Plus d’un milliard de dollars ont été annoncés ce jeudi 20 juin au Forum mondial pour la souveraineté et l’innovation vaccinales pour accélérer la production de vaccins en Afrique, continent touché actuellement par une épidémie de choléra. Tenu en France, le forum était coorganisé par la France, l’Union africaine et le Gavi, l’Alliance mondiale du vaccin.
De nombreux dirigeants africains et groupes de défense affirment que l’Afrique a été injustement privée d’accès aux outils de traitement, aux vaccins et aux équipements de test du COVID-19 – que de nombreux pays riches ont achetés en quantités énormes – après la déclaration de la pandémie en 2020.
L’OMS, les groupes de défense, l’Union européenne et d’autres veulent aider l’Afrique à mieux se préparer à la prochaine pandémie, que de nombreux experts de la santé considèrent comme inévitable. Lorsque la pandémie de coronavirus a commencé, l’Afrique du Sud était le seul pays d’Afrique à avoir la capacité de produire des vaccins, affirment les responsables, et le continent produisait une infime fraction de tous les vaccins dans le monde.

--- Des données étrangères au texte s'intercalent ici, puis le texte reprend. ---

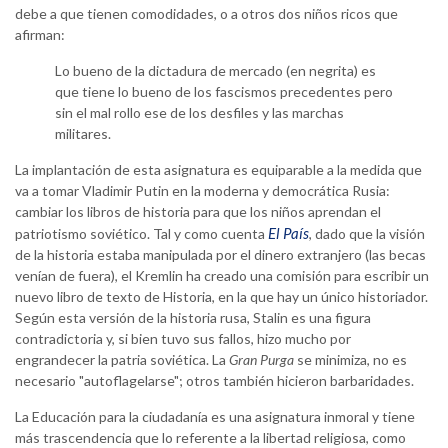
debe a que tienen comodidades, o a otros dos niños ricos que
afirman:
Lo bueno de la dictadura de mercado (en negrita) es
que tiene lo bueno de los fascismos precedentes pero
sin el mal rollo ese de los desfiles y las marchas
militares.
La implantación de esta asignatura es equiparable a la medida que
va a tomar Vladimir Putin en la moderna y democrática Rusia:
cambiar los libros de historia para que los niños aprendan el
El País
patriotismo soviético. Tal y como cuenta
, dado que la visión
de la historia estaba manipulada por el dinero extranjero (las becas
venían de fuera), el Kremlin ha creado una comisión para escribir un
nuevo libro de texto de Historia, en la que hay un único historiador.
Según esta versión de la historia rusa, Stalin es una figura
contradictoria y, si bien tuvo sus fallos, hizo mucho por
engrandecer la patria soviética. La
Gran Purga
se minimiza, no es
necesario "autoflagelarse"; otros también hicieron barbaridades.
La Educación para la ciudadanía es una asignatura inmoral y tiene
más trascendencia que lo referente a la libertad religiosa, como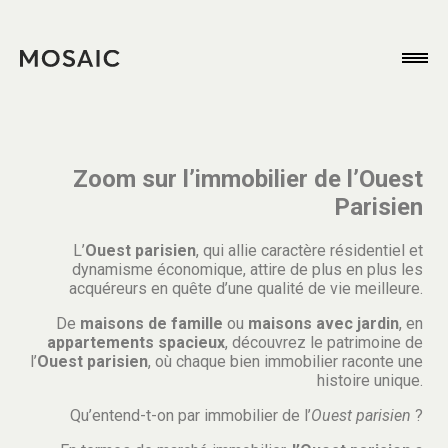
Zoom sur l’immobilier de l’Ouest
Parisien
L’
Ouest parisien
, qui allie caractère résidentiel et
dynamisme économique, attire de plus en plus les
acquéreurs en quête d’une qualité de vie meilleure.
De
maisons de famille
ou
maisons avec jardin
, en
appartements spacieux
, découvrez le patrimoine de
l’
Ouest parisien
, où chaque bien immobilier raconte une
histoire unique.
Qu’entend-t-on par immobilier de l’
Ouest parisien
?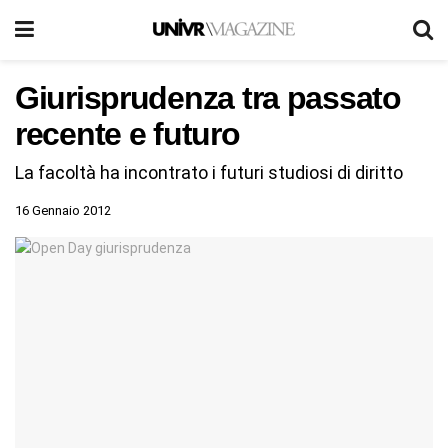
Giurisprudenza tra passato
recente e futuro
La facoltà ha incontrato i futuri studiosi di diritto
16 Gennaio 2012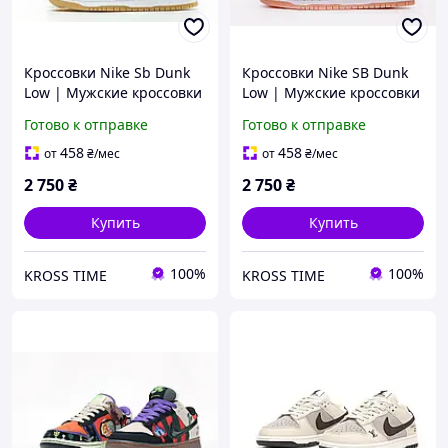
Кроссовки Nike Sb Dunk
Кроссовки Nike SB Dunk
Low | Мужские кроссовки
Low | Мужские кроссовки
| Обувь для спорта найк
| Обувь для бега найк
Готово к отправке
Готово к отправке
мужская
458
458
от
₴
/мес
от
₴
/мес
2 750
₴
2 750
₴
Купить
Купить
100%
100%
KROSS TIME
KROSS TIME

« L’Afrique ne produit que 2 % des vaccins qu’elle utilise, et l’objectif que nous nous sommes fixé est que d’ici 2040, la production augmente pour atteindre 60 % », a déclaré Emmanuel Macron lors de l’événement de lancement. « La France et l’Europe soutiennent cette ambition depuis 2021 avec 1,3 milliard d’euros (alloués), et nous devons l’accélérer. »
L’événement de jeudi à Paris vise également à donner un coup de pouce au financement de Gavi, l’Alliance du Vaccin, un partenariat public-privé qui aide à fournir les vaccins nécessaires aux pays en développement du monde entier.
Gavi affirme que le projet vise à débloquer jusqu’à 1 milliard de dollars au cours de la prochaine décennie pour aider à accroître la base manufacturière de l’Afrique, à améliorer les marchés mondiaux des vaccins et à améliorer la préparation et la réponse aux pandémies et aux épidémies comme le VIH, le paludisme, la tuberculose et le COVID-19.
L’alliance basée à Genève affirme que l’accélérateur injectera des fonds dans les fabricants en Afrique une fois qu’ils auront atteint les étapes d’approvisionnement et de réglementation, dans le but d’utiliser les forces du marché pour faire baisser les prix et encourager les investissements en amont.
Les responsables affirment que le projet explorera des questions telles que le transfert de technologie – auquel certains pays occidentaux dotés de puissantes sociétés pharmaceutiques ont résisté – ainsi que la création éventuelle d’une agence africaine des médicaments et la résolution des obstacles réglementaires rencontrés dans la mosaïque de systèmes juridiques africains.